[[ Data to use open ]]

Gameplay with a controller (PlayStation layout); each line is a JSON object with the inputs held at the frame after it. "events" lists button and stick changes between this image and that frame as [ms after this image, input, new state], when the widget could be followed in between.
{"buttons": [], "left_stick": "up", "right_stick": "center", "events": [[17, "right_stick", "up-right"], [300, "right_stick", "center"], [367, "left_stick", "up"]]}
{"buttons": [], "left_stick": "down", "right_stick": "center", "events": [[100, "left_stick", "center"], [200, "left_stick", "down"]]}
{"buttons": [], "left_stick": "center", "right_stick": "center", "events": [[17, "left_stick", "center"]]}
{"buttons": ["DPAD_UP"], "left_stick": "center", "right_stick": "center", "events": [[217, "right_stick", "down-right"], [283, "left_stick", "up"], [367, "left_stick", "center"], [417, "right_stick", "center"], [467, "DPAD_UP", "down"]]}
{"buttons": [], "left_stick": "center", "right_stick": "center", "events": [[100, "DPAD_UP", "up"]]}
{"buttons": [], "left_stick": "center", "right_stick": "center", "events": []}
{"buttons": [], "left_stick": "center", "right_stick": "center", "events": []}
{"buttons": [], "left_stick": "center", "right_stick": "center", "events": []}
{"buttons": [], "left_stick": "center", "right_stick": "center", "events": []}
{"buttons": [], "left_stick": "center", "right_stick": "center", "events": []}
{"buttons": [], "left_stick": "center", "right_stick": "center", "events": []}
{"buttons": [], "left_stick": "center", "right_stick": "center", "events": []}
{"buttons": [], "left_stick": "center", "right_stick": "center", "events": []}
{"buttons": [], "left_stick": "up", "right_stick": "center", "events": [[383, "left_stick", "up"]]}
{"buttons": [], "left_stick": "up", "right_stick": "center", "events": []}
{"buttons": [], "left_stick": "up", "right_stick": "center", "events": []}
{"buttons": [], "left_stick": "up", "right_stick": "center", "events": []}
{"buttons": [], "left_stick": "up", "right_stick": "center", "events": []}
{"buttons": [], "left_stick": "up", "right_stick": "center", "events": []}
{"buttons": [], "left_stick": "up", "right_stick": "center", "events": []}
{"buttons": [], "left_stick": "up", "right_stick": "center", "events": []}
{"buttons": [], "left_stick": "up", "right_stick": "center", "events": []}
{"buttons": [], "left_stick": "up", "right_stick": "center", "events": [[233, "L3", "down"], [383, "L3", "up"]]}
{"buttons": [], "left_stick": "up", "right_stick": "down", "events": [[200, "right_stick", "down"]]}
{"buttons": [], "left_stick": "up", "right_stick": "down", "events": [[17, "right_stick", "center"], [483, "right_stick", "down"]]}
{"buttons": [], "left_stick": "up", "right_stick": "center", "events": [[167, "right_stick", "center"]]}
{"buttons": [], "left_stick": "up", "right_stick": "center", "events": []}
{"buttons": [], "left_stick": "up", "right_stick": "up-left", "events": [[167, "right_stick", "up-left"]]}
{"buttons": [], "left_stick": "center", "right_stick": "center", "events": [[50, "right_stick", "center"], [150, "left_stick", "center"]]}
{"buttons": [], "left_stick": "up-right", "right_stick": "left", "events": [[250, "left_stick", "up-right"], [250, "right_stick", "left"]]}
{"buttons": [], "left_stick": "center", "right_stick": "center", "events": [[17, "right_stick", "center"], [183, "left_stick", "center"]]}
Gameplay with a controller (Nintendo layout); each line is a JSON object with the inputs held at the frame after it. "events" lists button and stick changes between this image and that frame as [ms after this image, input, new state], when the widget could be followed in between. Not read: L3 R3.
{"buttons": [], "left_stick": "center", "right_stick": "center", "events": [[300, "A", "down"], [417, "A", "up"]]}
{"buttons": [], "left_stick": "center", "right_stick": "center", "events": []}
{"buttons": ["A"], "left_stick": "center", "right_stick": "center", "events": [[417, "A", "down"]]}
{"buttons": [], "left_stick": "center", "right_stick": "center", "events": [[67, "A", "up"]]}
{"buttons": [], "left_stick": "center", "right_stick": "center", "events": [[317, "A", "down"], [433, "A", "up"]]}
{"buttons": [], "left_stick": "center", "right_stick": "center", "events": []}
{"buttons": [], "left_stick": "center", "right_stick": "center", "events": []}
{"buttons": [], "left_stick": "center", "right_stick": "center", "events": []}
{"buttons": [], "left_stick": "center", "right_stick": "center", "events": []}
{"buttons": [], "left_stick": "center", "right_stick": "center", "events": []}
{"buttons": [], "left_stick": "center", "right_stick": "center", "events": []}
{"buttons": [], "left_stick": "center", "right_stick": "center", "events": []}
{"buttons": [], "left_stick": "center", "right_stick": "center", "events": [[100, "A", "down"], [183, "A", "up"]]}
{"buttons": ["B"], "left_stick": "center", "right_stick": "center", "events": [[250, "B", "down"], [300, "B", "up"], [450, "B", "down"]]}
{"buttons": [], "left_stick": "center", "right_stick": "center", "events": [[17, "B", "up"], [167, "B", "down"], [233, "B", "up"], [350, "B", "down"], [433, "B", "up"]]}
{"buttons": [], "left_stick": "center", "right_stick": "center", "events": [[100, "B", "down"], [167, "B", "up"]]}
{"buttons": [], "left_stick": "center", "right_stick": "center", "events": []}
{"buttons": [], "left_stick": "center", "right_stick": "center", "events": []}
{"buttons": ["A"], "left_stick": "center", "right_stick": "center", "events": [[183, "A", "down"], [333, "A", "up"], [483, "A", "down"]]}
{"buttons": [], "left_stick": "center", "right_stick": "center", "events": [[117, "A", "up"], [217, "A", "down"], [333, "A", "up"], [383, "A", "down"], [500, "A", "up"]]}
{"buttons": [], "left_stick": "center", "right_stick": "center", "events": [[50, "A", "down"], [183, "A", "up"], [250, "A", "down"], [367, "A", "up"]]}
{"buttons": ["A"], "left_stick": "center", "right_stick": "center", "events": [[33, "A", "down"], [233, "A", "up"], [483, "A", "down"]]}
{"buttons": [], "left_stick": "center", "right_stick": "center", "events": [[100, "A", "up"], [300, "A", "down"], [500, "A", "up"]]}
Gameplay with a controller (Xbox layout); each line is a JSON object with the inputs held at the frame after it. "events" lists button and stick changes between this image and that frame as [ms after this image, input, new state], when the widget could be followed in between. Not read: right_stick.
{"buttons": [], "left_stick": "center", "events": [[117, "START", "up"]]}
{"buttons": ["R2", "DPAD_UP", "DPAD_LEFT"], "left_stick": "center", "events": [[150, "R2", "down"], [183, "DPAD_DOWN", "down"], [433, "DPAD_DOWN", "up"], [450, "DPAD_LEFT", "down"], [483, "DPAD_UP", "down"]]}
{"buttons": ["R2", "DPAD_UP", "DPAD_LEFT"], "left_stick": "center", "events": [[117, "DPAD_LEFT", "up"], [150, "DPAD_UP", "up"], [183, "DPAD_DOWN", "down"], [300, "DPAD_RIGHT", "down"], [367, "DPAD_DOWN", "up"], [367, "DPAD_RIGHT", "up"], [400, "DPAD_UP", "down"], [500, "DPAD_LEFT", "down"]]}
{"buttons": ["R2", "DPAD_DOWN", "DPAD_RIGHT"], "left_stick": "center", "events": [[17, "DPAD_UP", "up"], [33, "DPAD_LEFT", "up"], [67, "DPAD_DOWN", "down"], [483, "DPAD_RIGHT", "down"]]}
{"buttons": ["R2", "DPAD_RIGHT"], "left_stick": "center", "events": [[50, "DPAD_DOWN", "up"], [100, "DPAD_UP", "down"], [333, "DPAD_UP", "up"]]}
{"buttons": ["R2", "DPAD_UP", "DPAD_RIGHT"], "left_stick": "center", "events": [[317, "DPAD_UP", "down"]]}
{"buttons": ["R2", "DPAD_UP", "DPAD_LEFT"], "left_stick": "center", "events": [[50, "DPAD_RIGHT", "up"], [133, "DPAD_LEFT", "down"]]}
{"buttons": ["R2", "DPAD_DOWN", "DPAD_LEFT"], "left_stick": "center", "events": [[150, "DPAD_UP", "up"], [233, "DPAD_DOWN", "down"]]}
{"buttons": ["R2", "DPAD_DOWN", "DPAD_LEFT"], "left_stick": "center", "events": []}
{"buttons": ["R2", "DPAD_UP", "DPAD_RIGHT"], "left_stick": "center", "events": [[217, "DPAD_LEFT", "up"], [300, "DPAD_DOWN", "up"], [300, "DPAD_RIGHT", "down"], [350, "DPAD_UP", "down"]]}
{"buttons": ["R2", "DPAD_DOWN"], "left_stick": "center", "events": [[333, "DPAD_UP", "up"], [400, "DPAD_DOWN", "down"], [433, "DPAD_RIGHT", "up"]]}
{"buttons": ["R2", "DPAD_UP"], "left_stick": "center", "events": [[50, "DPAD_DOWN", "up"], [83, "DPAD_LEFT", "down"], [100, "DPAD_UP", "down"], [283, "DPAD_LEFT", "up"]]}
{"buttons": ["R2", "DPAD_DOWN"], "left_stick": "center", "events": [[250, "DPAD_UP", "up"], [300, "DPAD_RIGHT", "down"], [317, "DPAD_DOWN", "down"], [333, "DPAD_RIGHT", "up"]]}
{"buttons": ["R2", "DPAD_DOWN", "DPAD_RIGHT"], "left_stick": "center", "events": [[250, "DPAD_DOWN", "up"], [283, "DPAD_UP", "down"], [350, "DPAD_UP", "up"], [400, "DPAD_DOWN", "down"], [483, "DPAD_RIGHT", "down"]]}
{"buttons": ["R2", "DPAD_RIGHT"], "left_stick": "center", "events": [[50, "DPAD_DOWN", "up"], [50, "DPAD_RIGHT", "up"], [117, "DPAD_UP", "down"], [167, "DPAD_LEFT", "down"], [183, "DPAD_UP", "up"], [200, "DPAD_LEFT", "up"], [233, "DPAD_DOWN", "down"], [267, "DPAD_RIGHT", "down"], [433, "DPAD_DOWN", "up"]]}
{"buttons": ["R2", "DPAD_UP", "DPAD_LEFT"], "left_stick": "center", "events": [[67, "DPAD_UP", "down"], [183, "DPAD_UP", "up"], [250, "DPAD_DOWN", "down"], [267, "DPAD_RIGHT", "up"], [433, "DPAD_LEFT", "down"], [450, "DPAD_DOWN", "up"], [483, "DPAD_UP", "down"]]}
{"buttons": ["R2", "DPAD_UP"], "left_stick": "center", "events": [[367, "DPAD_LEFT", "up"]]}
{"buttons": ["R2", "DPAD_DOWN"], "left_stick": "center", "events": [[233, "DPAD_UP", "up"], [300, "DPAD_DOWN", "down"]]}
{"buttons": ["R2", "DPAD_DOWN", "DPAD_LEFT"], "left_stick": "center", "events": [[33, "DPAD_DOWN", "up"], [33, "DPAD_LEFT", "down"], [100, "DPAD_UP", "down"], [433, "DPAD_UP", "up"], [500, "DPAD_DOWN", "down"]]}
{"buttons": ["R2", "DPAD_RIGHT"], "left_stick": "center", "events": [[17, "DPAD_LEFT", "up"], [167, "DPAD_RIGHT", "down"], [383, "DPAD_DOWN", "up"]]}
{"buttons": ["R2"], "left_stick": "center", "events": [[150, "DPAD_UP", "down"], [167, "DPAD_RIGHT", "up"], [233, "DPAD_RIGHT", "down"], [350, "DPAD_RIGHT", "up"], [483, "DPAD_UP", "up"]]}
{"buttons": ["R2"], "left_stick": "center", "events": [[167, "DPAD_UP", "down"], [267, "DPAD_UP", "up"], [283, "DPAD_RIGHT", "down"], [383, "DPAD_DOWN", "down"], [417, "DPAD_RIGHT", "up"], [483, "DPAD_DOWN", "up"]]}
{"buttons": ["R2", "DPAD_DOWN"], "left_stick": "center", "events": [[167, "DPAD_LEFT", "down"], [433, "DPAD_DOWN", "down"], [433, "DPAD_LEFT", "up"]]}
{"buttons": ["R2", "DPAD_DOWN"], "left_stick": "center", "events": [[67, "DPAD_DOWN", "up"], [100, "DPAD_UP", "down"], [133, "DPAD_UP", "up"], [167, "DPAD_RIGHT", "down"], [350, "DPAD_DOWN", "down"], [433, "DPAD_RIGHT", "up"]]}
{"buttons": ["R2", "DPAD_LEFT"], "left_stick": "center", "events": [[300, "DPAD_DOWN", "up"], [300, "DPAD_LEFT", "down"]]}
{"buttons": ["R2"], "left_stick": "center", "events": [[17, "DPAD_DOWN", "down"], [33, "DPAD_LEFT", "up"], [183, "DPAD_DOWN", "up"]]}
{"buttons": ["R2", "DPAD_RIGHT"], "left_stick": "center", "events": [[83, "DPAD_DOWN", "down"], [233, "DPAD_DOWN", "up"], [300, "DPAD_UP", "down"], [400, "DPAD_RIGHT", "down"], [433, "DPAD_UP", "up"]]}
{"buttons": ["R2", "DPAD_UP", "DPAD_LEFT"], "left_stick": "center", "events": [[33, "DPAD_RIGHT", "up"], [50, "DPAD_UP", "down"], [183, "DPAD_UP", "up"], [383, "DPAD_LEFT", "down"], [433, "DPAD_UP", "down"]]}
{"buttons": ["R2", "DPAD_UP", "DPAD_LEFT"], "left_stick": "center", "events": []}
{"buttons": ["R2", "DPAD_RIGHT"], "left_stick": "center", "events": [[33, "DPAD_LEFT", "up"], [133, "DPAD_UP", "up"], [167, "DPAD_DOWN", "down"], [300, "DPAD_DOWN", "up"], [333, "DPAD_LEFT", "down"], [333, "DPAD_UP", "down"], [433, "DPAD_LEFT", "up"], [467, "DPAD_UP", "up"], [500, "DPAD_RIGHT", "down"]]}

[[ Data to use closed ]]

For the records above, how many lines contain the word "image"? Reply with the number only.

3